JavaScript の仕様上よくやりがちな、TypeError: Cannot read property 'HOGE' of undefined` エラーに関して。

問題は何か

JSON オブジェクトや複雑なデータを表現した連想配列があるとする。

const data = {
  items: [
    {
      name: 'Foo',
      options: {
        isAdult: true
      }
    },
    {
      name: 'Bar'
    }
  ]
};

例えばこんな data という連想配列があったとする。トップレベルプロパティの items が配列で、0 番目の要素は nameoptions というプロパティを持つ。そして options の連想配列の中には isAdult というプロパティがある。

こんな時、isAdult プロパティの値を取得するには

const isAdult = data.items[0].options.isAdult;

と、ピリオドやブラケットで繋いでアクセスするワケだが、name: Bar のプロパティのように options プロパティがないモノに対して同様にアクセスしようとすると、

// name: 'Bar' の要素を拾うため items[1] を指定するが…
const isAdult = data.items[1].options.isAdult;

TypeError: Cannot read property 'isAdult' of undefined

このように、options がない = undefined であるために、undefined.isAdult とアクセスしたのと同様の状態になってしまい、エラーになってしまうのだ。
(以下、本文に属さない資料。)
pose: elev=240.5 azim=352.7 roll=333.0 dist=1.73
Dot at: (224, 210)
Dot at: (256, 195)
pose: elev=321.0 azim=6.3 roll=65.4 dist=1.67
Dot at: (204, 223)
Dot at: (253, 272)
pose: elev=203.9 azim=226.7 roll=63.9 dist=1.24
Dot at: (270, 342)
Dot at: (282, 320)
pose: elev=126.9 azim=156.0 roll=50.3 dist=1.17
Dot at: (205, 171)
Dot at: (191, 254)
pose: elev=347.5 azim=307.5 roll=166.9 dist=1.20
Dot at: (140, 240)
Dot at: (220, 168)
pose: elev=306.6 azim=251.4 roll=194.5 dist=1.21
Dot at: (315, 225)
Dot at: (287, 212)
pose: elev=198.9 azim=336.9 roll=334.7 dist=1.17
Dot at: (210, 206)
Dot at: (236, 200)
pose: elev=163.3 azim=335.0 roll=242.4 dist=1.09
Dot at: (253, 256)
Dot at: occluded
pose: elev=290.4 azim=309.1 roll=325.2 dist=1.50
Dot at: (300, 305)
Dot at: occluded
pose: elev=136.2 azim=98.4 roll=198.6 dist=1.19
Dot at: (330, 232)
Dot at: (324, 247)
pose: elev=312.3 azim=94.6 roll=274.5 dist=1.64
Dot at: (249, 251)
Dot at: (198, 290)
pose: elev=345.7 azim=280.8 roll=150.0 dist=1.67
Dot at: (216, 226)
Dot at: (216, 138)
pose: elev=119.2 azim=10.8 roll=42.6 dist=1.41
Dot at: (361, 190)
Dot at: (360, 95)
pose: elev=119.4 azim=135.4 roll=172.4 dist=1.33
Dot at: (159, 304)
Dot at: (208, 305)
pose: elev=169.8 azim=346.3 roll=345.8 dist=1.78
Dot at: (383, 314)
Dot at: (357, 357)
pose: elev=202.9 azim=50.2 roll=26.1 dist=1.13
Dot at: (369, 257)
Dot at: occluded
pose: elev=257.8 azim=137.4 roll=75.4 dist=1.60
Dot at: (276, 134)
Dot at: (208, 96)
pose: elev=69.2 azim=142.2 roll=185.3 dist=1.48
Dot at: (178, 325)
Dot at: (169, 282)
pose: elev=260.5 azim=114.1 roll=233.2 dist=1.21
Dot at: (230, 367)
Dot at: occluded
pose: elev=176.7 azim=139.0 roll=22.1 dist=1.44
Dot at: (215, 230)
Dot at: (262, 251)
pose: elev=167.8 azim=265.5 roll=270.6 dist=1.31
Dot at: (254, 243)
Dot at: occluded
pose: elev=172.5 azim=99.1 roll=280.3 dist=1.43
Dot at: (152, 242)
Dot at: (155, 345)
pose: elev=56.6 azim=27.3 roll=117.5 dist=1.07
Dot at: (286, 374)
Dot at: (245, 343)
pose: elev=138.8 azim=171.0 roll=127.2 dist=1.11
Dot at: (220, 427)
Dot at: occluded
Java でいう NullPointerException と並んで、JavaScript ではよくやってしまいがちなエラーだ。

ネストの深いプロパティにも安全にアクセスしたい

さて、このようなオブジェクトに対し、安全にアクセスしたいと思うのは自然な流れだろうが、どうしたらいいか。

すぐに思いつくのは、プロパティの存在を確認する if 文を書くことだ。

let isAdult;
if(data.items &&
   data.items[0] &&
   data.items[0].options) {
  isAdult = data.items[0].options.isAdult;
}

このように1階層ずつ存在チェックをしていくワケだ。

この実装はもっと汎用化できるので、後ほど紹介する。

値が取れなかった時にどう動くべき?

ココで気にしないといけないのは、「対象のプロパティが存在しなかった場合にどうハンドリングすべきか」ということだ。

存在しないプロパティにアクセスしようとして TypeError が発生するのはある意味妥当なことで、そのプロパティにアクセスして値を取得できなければ処理を続行できないこともあるワケだ。

一方で、API から拾ったデータなどで、そのプロパティが存在するとは限らない場合や、nullundefined ならそれでも構わない、という場合もあるだろう。どの階層のプロパティが存在するか・しないか、が気にならない場合もあるだろう。もしくは「結局連想配列を操作したいから、プロパティが存在しなければ空オブジェクト {} が欲しい」という要件もあるかもしれない。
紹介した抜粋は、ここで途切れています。